The potential risks of surgical thrombectomy and ligation were felt to outweigh the
benefits. Hence, following detection of LAA thrombi, off-label dose-adjusted apixaban
(2.5 mg twice daily for three patients and 5 mg twice daily for eight patients) was
prescribed for each patient. The choice of anticoagulation was based on evidence of
potential favorable characteristics of apixaban compared with other OAC in terms of
efficacy and safety profile.[7] Repeat imaging in the form of transesophageal echocardiography, or cardiac computed
tomographic angiography was scheduled at 6- to 8-week intervals. Complete resolution
of LAA thrombus was observed in 10 (90.9%) patients after apixaban treatment for a
median of 94 days (IQR: 44–126 days). During treatment with apixaban, one patient
(who received a dose of 5 mg twice daily) had a severe gastrointestinal bleed requiring
blood transfusion, and one patient suffered an ischemic stroke with subsequent full
recovery. There was no significant difference in the risk of bleeding according to
apixaban dosage (p = 0.73). One patient (patient 8, [Table 1]) had persistent LAA thrombus on repeated imaging, and a patient-centered decision
was ultimately taken for continued apixaban therapy despite prior major intracranial
bleed while on warfarin. In this patient, no bleeding complications were observed
over a follow-up period of 25 weeks.
The 10 patients with thrombus resolution underwent successful LAA occlusion with no
periprocedural complications. Apixaban was replaced by dual-antiplatelet therapy with
aspirin and clopidogrel for 6 weeks postprocedure followed by single (or no) antiplatelet
therapy. The decision to discontinue long-term antiplatelet therapy in three patients
was based on an individualized approach after accounting for their high bleeding risk.

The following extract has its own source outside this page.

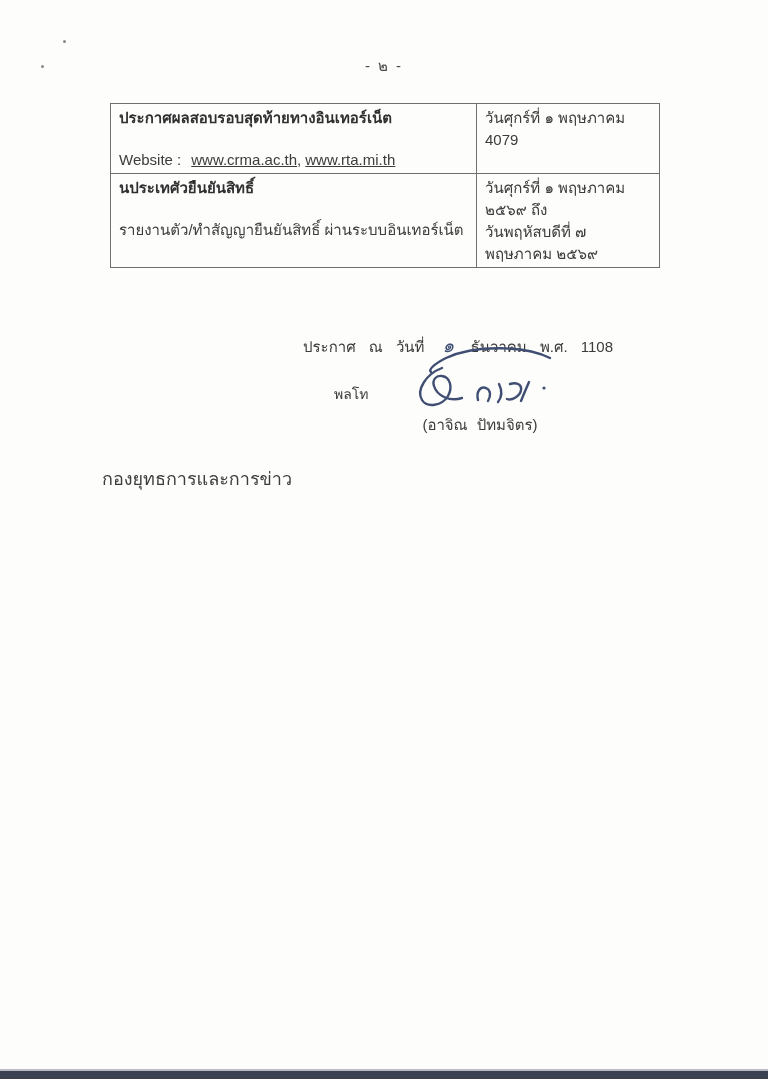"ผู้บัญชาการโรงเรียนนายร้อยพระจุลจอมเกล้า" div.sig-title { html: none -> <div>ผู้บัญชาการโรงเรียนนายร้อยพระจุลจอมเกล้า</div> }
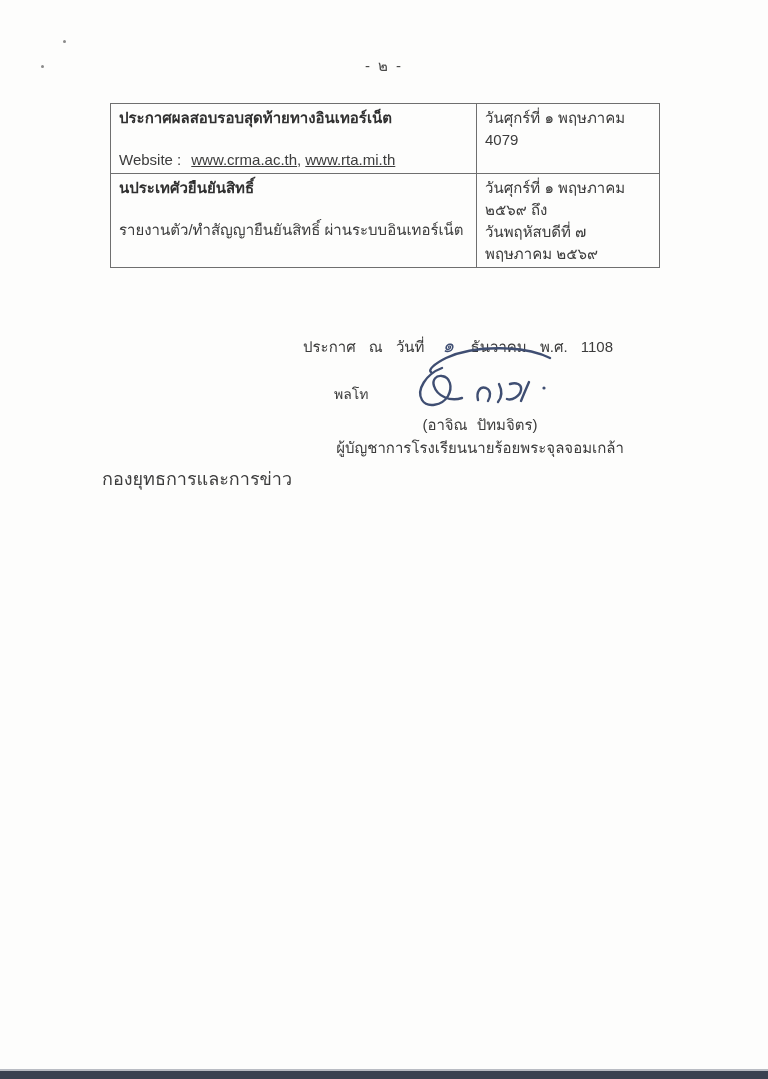"กองยุทธการและการข่าว" .footer-dept { font-size: 18px -> 15px }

All patients underwent cardiac imaging with transesophageal echocardiography or cardiac
computed tomographic angiography at 6 to 8 weeks postprocedure; no device-related
thrombus was observed in any patient. Across a median follow-up of 2.5 years (IQR:
0.6–3.3 years), one patient suffered a transient ischemic attack and another had an
episode of severe epistaxis despite not being on antiplatelet or OAC therapy at the
time. During this same period, four (40%) patients died.

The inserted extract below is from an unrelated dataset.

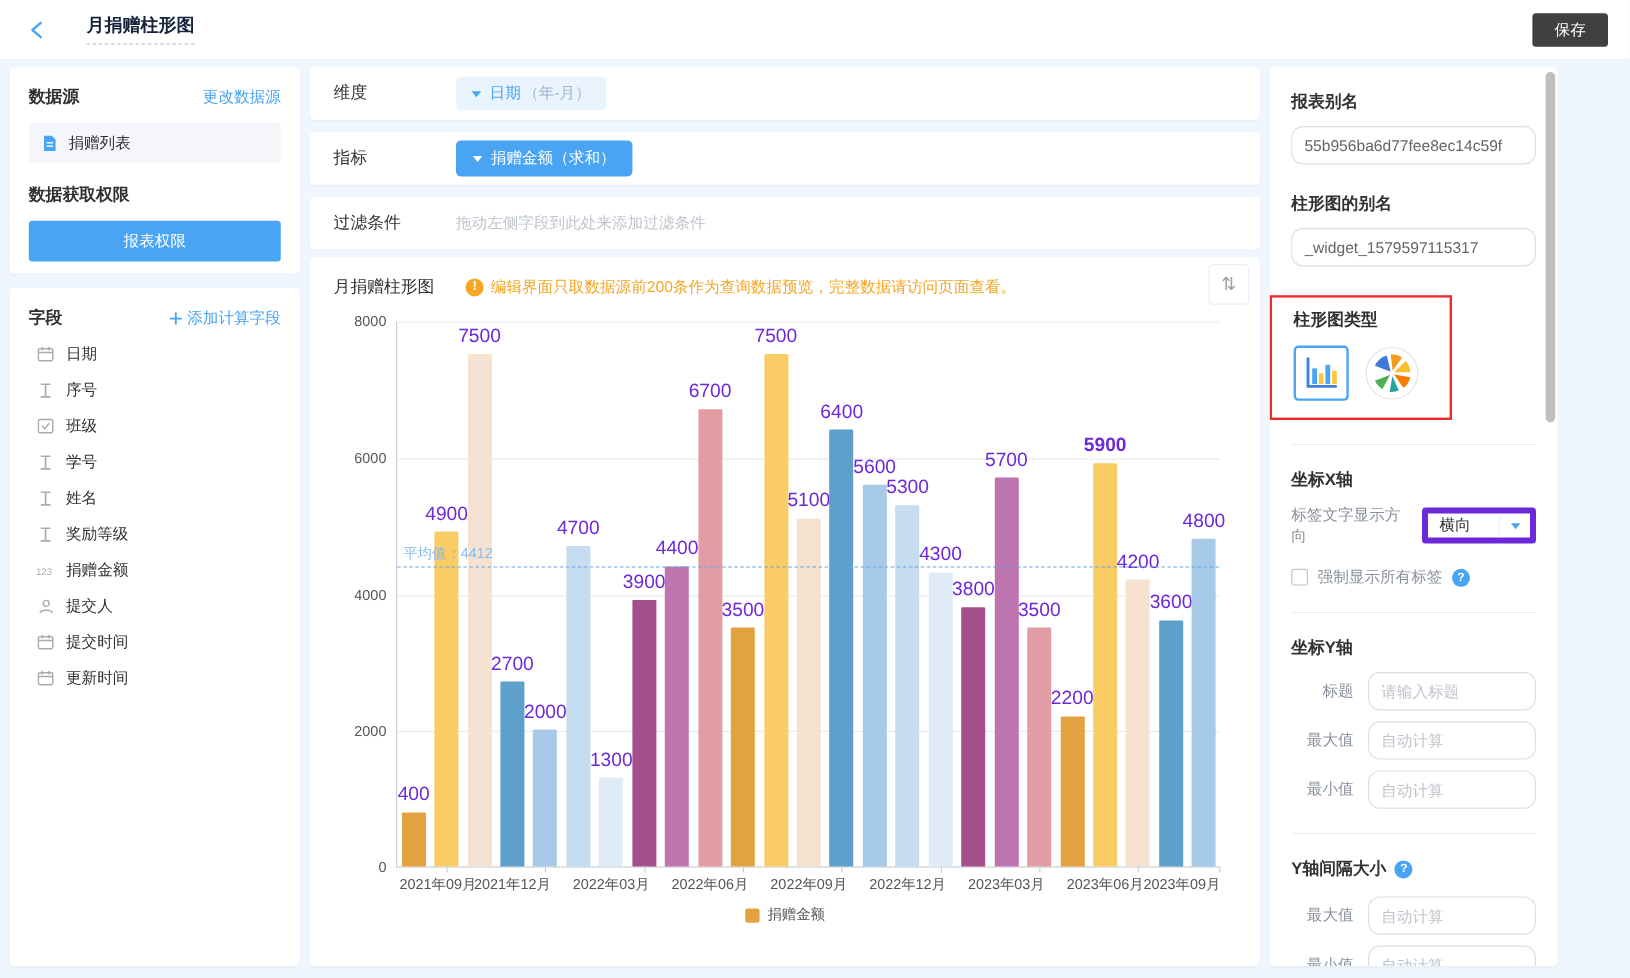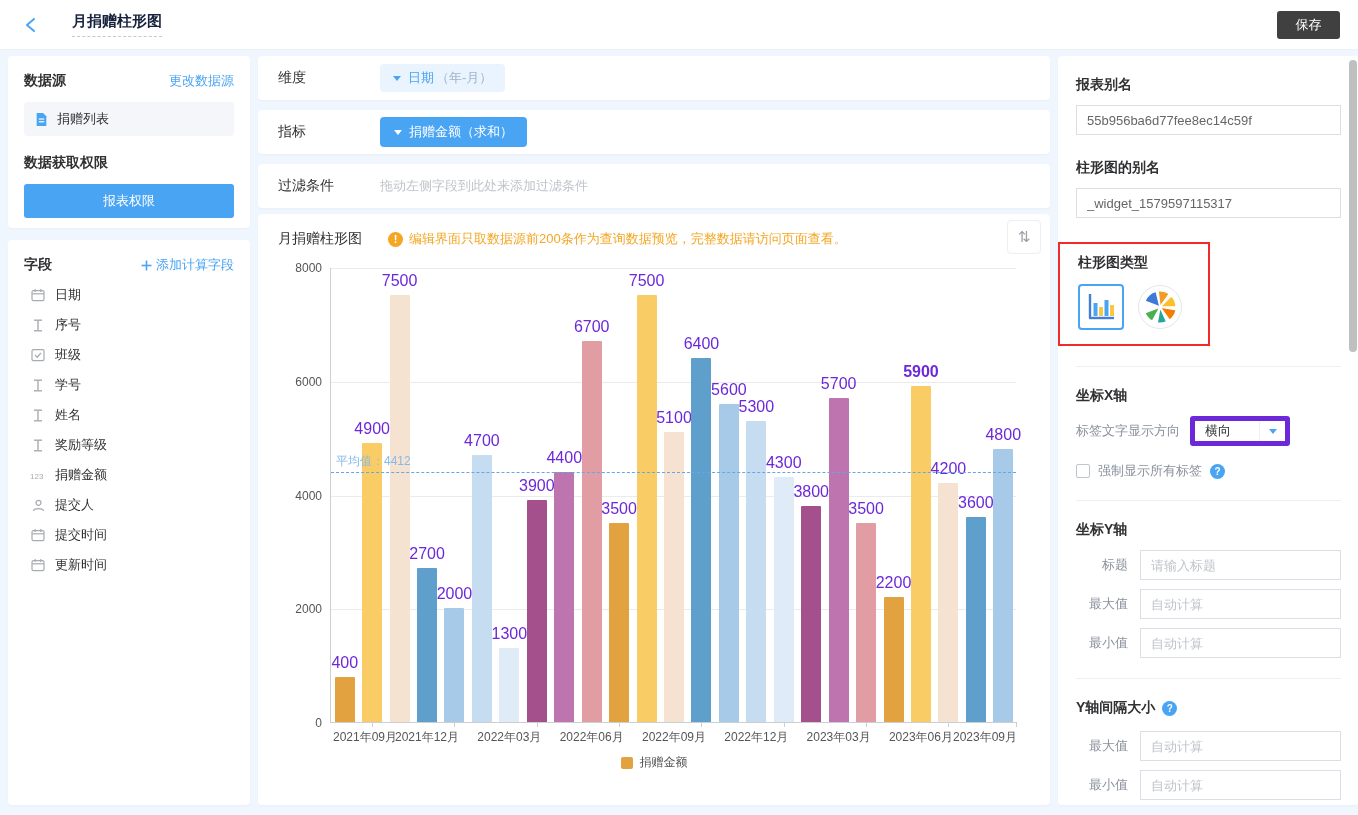"报表别名" .rp { width: 301px -> 240px }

Given the low number of patients, our study was underpowered and should therefore
be interpreted with caution. Furthermore, the incidence of LAA thrombus in our study
may not reflect those of the general AF population as many of our high-risk patients
were not on anticoagulation therapy at baseline. It is also worth noting that we adopted
a strategy of minimizing the exposure to OAC in this high-risk cohort by performing
LAA occlusion without delay in patients with a confirmed resolution of LAA thrombi.

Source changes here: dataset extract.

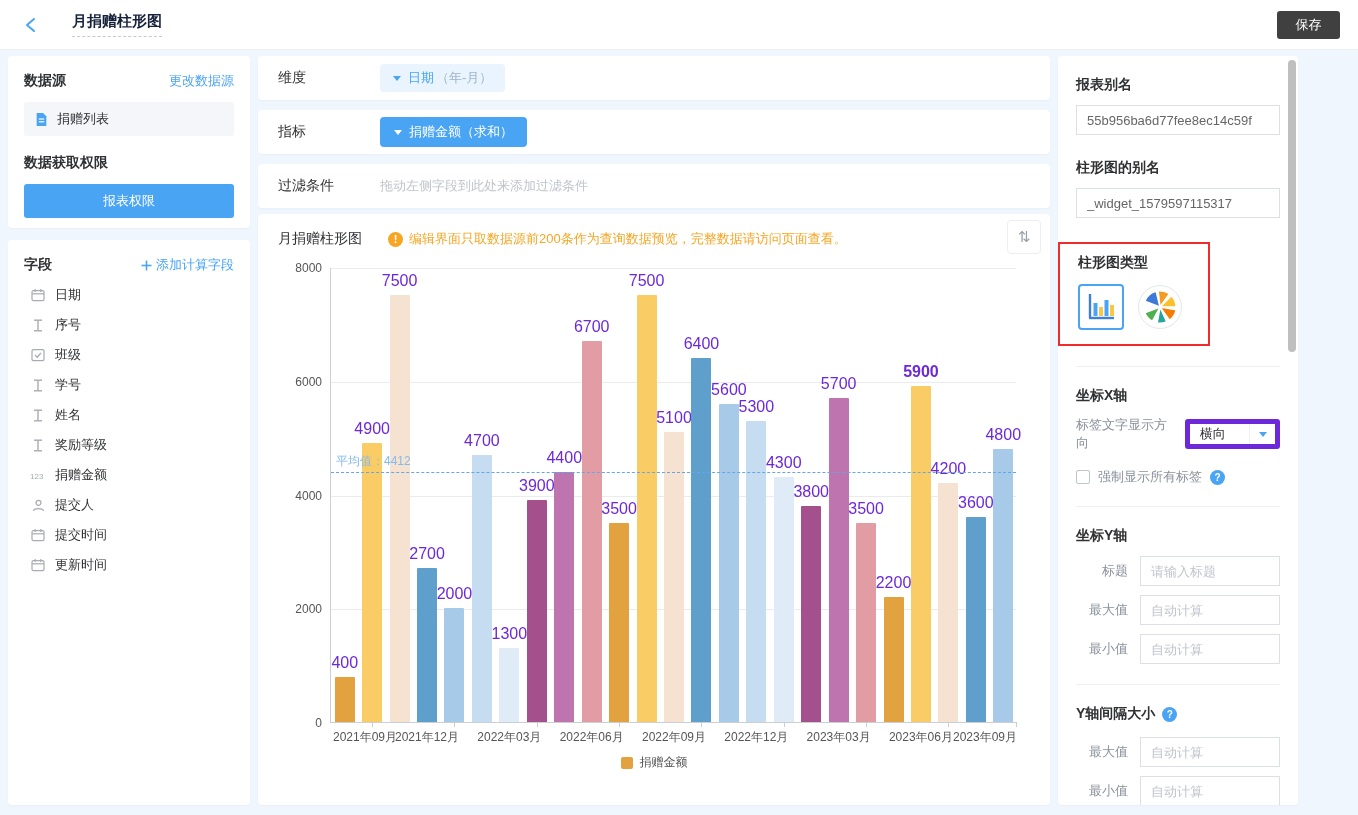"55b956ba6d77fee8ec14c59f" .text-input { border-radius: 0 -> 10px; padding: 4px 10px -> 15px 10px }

Our experience suggests that short-term treatment with apixaban may be effective and
safe for aiding the resolution of documented LAA thrombus in high-risk patients who
are ineligible for lifelong OAC therapy. This strategy allows the LAA occlusion procedure
to be undertaken safely, thereby potentially reducing the long-term risk of thromboembolism.